• Data extracted from a collection

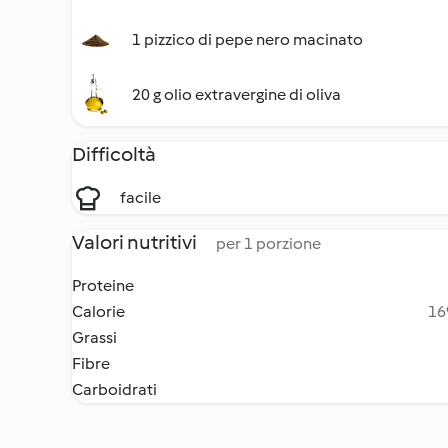
1 pizzico di pepe nero macinato
20 g olio extravergine di oliva
Difficoltà
facile
Valori nutritivi
per 1 porzione
Proteine
Calorie
16
Grassi
Fibre
Carboidrati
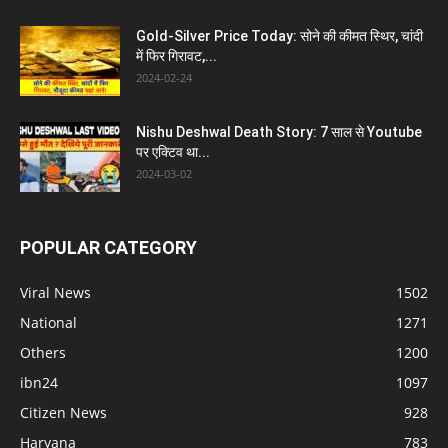
Gold-Silver Price Today: सोने की कीमत स्थिर, चांदी
में फिर गिरावट,...
2024-02-24
Nishu Deshwal Death Story: 7 साल से Youtube
पर एक्टिव था...
2024-03-02
POPULAR CATEGORY
Viral News
1502
National
1271
Others
1200
ibn24
1097
Citizen News
928
Haryana
783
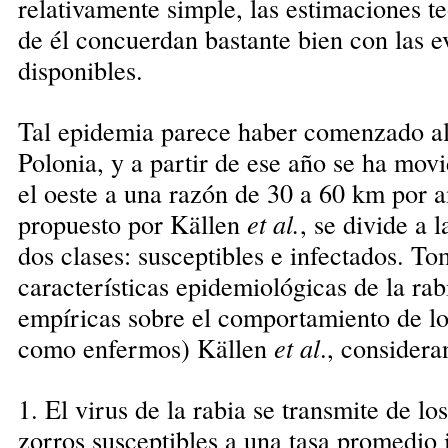
relativamente simple, las estimaciones te
de él concuerdan bastante bien con las 
disponibles.
Tal epidemia parece haber comenzado a
Polonia, y a partir de ese año se ha mov
el oeste a una razón de 30 a 60 km por 
propuesto por Källen
et al.
, se divide a 
dos clases: susceptibles e infectados. 
características epidemiológicas de la rab
empíricas sobre el comportamiento de lo
como enfermos) Källen
et al
., considera
1. El virus de la rabia se transmite de lo
zorros susceptibles a una tasa promedio i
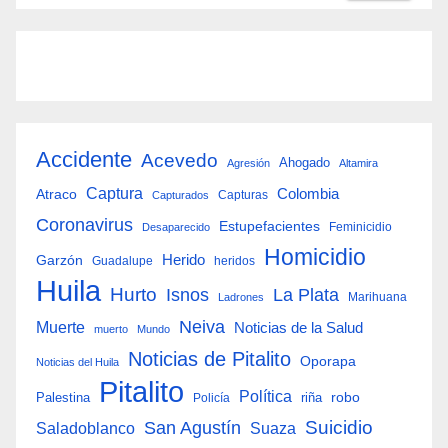
Accidente
Acevedo
Ahogado
Agresión
Altamira
Captura
Colombia
Atraco
Capturas
Capturados
Coronavirus
Estupefacientes
Feminicidio
Desaparecido
Homicidio
Herido
Garzón
Guadalupe
heridos
Huila
Hurto
Isnos
La Plata
Marihuana
Ladrones
Neiva
Muerte
Noticias de la Salud
muerto
Mundo
Noticias de Pitalito
Oporapa
Noticias del Huila
Pitalito
Política
robo
Palestina
riña
Policía
San Agustín
Suicidio
Suaza
Saladoblanco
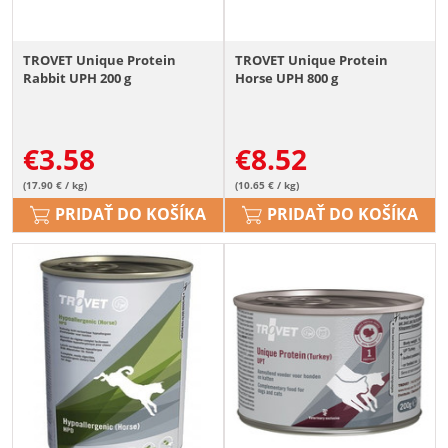
TROVET Unique Protein
TROVET Unique Protein
Rabbit UPH 200 g
Horse UPH 800 g
€
3.58
€
8.52
(17.90 € / kg)
(10.65 € / kg)
PRIDAŤ DO KOŠÍKA
PRIDAŤ DO KOŠÍKA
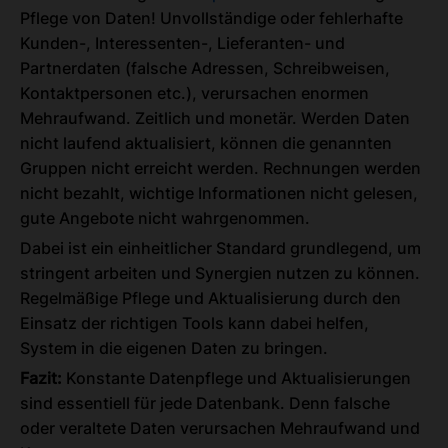
Pflege von Daten! Unvollständige oder fehlerhafte
Kunden-, Interessenten-, Lieferanten- und
Partnerdaten (falsche Adressen, Schreibweisen,
Kontaktpersonen etc.), verursachen enormen
Mehraufwand. Zeitlich und monetär. Werden Daten
nicht laufend aktualisiert, können die genannten
Gruppen nicht erreicht werden. Rechnungen werden
nicht bezahlt, wichtige Informationen nicht gelesen,
gute Angebote nicht wahrgenommen.
Dabei ist ein einheitlicher Standard grundlegend, um
stringent arbeiten und Synergien nutzen zu können.
Regelmäßige Pflege und Aktualisierung durch den
Einsatz der richtigen Tools kann dabei helfen,
System in die eigenen Daten zu bringen.
Fazit:
Konstante Datenpflege und Aktualisierungen
sind essentiell für jede Datenbank. Denn falsche
oder veraltete Daten verursachen Mehraufwand und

• WHAT TO PRODUCE
Search the entries above for the word "susceptibles" and copy each line where it appears.

• SOLUTION TO THIS TASK
dos clases: susceptibles e infectados. 
zorros susceptibles a una tasa promedio i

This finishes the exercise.